New Suez channel helps to turn around National Marine Dredging

National Marine Dredging Company (NMDC), which was instrumental in delivering the New Suez Canal on time, has reported a significant turnaround in its fortunes for the second quarter.

It made a profit of Dh45 million, compared with a loss of Dh117m in the same period a year earlier. This was on the back of a trebling of revenue to Dh925m from Dh304m last year.

Revenue for the first six months of the year doubled to Dh1.4 billion – up from Dh693m last year – while a profit of Dh67m was declared, compared to a Dh155m loss in 2014.


A management report accompanying the accounts highlighted the company’s achievement in leading the consortium that completed the Suez Canal on time for its opening on August 6.

The chief executive Yasser Zaghloul last week said that the project was completed in nine-and-a-half months – way ahead of the 12-month deadline set by the Egyptian president Abdel Fattah El Sisi, or the three-year schedule that had originally been requested by engineers.

The company also said that it paid Dh125m for new equipment during the first six months of 2015 – namely a hopper dredger and a backhoe dredger.

These will “enhance capacity and improve operational efficiency”, it said. It now has a fleet of more than 30 vessels, according to its website.

NMDC was started in 1976 as a dredging division of Abu Dhabi National Oil Company and it remains as a largely government-held entity.

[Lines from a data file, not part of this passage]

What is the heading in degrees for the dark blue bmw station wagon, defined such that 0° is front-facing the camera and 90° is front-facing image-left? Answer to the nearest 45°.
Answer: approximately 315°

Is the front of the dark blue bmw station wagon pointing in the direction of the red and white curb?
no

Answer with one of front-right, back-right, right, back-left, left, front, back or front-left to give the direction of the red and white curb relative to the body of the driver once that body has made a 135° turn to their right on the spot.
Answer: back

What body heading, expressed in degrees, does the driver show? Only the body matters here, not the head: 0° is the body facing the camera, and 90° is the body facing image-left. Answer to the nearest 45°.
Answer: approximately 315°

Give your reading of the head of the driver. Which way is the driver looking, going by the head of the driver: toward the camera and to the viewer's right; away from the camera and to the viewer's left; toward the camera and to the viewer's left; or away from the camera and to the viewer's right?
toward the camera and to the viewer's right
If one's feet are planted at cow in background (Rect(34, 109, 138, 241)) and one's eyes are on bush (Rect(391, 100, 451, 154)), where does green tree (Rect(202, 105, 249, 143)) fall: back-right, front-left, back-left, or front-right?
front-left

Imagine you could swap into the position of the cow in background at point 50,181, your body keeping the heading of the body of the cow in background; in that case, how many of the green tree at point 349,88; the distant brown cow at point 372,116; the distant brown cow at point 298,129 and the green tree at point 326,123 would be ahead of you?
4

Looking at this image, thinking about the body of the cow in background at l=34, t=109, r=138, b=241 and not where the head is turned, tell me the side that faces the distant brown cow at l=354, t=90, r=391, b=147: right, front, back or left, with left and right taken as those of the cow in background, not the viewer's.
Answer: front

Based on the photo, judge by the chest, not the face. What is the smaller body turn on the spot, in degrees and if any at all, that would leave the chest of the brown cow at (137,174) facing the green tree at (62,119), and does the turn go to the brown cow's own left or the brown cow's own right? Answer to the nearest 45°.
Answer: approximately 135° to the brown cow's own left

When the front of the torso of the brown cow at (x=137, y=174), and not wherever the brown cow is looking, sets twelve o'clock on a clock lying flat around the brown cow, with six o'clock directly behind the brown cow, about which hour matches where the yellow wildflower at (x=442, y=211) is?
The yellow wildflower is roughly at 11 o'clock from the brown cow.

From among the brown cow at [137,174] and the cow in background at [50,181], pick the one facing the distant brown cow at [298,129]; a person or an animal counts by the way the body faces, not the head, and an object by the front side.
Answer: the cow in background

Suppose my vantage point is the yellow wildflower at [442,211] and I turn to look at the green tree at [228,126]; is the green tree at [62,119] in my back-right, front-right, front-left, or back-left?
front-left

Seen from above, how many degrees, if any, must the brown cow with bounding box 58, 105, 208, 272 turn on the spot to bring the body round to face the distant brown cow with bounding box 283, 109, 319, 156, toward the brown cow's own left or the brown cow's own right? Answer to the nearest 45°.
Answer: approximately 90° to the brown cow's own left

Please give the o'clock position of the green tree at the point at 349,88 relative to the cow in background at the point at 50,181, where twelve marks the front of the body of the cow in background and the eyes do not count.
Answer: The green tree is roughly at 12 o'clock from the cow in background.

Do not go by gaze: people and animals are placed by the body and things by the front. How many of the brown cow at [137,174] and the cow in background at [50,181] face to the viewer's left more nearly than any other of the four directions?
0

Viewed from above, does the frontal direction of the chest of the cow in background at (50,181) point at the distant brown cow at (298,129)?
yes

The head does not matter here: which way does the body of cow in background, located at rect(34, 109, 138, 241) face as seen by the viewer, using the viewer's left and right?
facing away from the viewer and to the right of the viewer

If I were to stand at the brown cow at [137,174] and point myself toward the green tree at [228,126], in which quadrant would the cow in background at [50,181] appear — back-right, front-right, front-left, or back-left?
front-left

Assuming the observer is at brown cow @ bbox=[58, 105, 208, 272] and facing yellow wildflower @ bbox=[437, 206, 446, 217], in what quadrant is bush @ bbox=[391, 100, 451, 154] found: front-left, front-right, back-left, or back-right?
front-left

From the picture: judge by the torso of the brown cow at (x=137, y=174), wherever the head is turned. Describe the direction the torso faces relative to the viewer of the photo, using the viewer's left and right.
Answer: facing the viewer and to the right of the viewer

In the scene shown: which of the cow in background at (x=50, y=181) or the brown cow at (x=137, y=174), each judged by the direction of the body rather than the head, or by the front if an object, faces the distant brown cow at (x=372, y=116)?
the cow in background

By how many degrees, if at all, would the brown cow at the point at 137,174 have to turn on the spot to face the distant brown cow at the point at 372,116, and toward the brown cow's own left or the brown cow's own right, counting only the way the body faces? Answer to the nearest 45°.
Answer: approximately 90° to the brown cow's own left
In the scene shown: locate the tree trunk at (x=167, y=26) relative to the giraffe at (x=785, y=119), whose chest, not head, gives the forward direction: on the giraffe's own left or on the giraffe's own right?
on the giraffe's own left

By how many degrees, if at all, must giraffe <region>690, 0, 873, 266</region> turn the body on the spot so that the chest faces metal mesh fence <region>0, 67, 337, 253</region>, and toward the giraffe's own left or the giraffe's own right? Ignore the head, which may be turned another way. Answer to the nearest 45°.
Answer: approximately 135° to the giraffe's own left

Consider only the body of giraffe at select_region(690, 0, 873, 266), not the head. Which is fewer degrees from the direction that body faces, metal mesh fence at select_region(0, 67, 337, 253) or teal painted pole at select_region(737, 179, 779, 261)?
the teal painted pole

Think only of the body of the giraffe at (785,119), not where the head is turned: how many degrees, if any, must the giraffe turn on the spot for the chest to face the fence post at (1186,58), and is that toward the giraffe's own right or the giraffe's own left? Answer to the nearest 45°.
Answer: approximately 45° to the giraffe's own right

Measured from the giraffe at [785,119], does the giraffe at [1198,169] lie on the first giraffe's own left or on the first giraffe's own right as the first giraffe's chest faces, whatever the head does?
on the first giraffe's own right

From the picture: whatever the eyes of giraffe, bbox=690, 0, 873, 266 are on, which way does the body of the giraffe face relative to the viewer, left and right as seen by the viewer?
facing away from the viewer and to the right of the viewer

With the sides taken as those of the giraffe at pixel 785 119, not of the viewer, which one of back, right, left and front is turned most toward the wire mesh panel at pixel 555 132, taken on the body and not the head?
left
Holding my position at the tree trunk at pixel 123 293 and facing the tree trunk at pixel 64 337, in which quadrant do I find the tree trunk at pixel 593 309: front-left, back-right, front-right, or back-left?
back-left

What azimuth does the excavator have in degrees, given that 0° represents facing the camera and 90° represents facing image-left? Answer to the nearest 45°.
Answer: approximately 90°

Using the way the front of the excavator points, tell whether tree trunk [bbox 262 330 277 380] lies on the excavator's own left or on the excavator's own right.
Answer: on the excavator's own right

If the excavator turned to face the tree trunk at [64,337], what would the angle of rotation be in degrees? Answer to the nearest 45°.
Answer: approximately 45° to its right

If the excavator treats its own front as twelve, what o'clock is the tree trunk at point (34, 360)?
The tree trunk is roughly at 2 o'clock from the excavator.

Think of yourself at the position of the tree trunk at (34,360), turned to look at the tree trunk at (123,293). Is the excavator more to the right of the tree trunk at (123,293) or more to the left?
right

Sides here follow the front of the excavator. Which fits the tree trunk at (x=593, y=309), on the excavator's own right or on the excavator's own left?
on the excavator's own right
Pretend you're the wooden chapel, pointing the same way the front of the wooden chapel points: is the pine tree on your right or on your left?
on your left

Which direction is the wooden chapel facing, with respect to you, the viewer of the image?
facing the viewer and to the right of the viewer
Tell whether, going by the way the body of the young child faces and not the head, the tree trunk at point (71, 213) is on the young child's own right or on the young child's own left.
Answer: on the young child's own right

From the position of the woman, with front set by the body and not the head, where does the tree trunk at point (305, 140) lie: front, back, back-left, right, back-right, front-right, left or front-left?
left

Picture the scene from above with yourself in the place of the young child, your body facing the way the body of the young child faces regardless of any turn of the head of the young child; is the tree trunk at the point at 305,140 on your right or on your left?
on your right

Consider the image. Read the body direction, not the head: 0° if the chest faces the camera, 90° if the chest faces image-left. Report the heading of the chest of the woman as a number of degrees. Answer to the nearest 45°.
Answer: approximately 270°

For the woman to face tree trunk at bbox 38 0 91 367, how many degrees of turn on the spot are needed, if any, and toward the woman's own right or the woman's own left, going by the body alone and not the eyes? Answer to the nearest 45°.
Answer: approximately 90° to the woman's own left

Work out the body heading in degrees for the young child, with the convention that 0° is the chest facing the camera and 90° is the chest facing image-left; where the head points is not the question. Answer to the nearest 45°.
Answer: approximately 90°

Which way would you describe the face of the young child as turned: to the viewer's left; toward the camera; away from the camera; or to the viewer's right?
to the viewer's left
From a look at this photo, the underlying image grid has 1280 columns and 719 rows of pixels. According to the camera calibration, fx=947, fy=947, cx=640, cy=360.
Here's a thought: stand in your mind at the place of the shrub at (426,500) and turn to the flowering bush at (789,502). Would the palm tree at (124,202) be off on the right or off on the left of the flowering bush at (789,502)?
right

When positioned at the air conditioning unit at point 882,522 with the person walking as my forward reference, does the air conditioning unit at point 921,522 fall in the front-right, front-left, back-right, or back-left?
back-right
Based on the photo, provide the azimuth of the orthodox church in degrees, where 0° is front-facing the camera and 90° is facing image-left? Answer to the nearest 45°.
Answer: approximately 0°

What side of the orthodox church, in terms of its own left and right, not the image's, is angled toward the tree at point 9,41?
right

Currently, 32 per cent of its shares are held directly by the Abu Dhabi government and a further 20 per cent is held by Abu Dhabi United Group for Investment and Development – an entity that also owns Manchester City football club. About 41 per cent of NMDC’s shares are publicly owned.

Bassam Atiyeh, regional manager of the Belgian dredging firm Jan de Nul, which was part of the Suez Canal consortium, said that the regional dredging market is relatively quiet.

“The market is OK. It’s certainly not the boom of 2005 to 2010, but at the same time it’s not totally dead. There are projects continuing.

“You can’t compare with 2003 to 2010. There were much more projects then. Until 2008 we did maybe 30 per cent of our entire turnover in the Middle East. Today that’s nearer 4 to 5 per cent.”

He said that there was still plenty of infrastructure work that will require dredging companies around the GCC, particularly in Saudi Arabia.

“There are still projects to come in Qatar and dredging work at the new port in Kuwait. Iran also has a lot of work to do, but that depends on the sanctions. If it does open, there is big potential there.”